I crept across the camp, and found a narrow stream running through the pines, a little beyond the tents. I wondered if I should follow this stream which would perhaps find a river course between the slopes of the dark mountains beyond the trees, a course which would guide me, not toward Eshkprek, but ultimately south, toward the unknown sea. Nothing, after all, bound me here.

I took half a step, and an unseen wall seemed to block my path. I do not know what it was, prescience, perhaps, perhaps only a desire for whatever security I could find, however precarious. I shook my head, as if to the stream and the road it might offer, and turned back into the krarl.

I found out soon enough what my duties were.

I had sat down in the dust near Kotta’s tent, puzzling a little over the blocked path at the stream, when the women called out their men and children to eat around the fire-pit Not for them that first meal abed, which was Ettook’s right, and Seel’s too, presumably. I was roused to action by one of the krarl warriors, who dragged me to my feet, and cuffed me on the ear for sitting idle, and soon a thin woman, more anxious than unfriendly, recruited me to serve the men and boys their food, with all the other women. This took a while, and not once did the females of the camp eat, sit, or even stand still in the male presence.
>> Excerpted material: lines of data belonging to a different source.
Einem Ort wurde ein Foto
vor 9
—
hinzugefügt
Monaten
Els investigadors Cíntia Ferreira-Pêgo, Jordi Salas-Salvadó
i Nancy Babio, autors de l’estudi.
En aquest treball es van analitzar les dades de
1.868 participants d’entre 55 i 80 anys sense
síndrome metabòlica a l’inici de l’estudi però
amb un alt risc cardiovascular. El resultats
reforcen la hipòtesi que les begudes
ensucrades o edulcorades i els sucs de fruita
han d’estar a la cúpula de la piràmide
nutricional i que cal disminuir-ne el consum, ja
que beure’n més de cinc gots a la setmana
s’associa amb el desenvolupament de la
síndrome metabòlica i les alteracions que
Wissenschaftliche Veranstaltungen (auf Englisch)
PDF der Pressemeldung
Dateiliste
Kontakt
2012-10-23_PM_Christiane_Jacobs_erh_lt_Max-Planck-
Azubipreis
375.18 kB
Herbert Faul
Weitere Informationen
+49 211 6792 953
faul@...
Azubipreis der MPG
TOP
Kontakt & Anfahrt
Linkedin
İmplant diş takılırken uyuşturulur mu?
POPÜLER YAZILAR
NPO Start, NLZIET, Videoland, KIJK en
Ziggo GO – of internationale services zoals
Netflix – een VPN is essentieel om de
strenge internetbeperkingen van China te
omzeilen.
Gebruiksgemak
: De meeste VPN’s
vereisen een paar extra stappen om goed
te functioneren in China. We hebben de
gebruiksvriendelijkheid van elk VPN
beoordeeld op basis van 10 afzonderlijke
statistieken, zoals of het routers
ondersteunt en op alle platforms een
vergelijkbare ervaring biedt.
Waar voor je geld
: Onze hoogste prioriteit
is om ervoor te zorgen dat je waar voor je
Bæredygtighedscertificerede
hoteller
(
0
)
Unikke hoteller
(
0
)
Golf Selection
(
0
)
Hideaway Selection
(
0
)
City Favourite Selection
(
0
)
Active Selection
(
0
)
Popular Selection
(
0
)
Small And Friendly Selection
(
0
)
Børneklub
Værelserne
It was tradition with them, but they were more enslaved than the Dark People. Even I was less of a slave, for rebellion had stirred in me at last, and though I could do nothing about my lot, I did not accept it. The krarl women, even their little girls, did so wholeheartedly and without question; even Seel’s daughter, who ministered with the rest. When the men were done, they got to their feet, wiping their mouths, not glancing at their servitors, and went about their mens’ business: preparations for a hunt (for these ate meat, when they could get it), sharpening of knives, grooming of horses, and general important talk and discussion, not to be let slip into our ears. The boys slouched after in imitation. Their male glory began early, it seemed.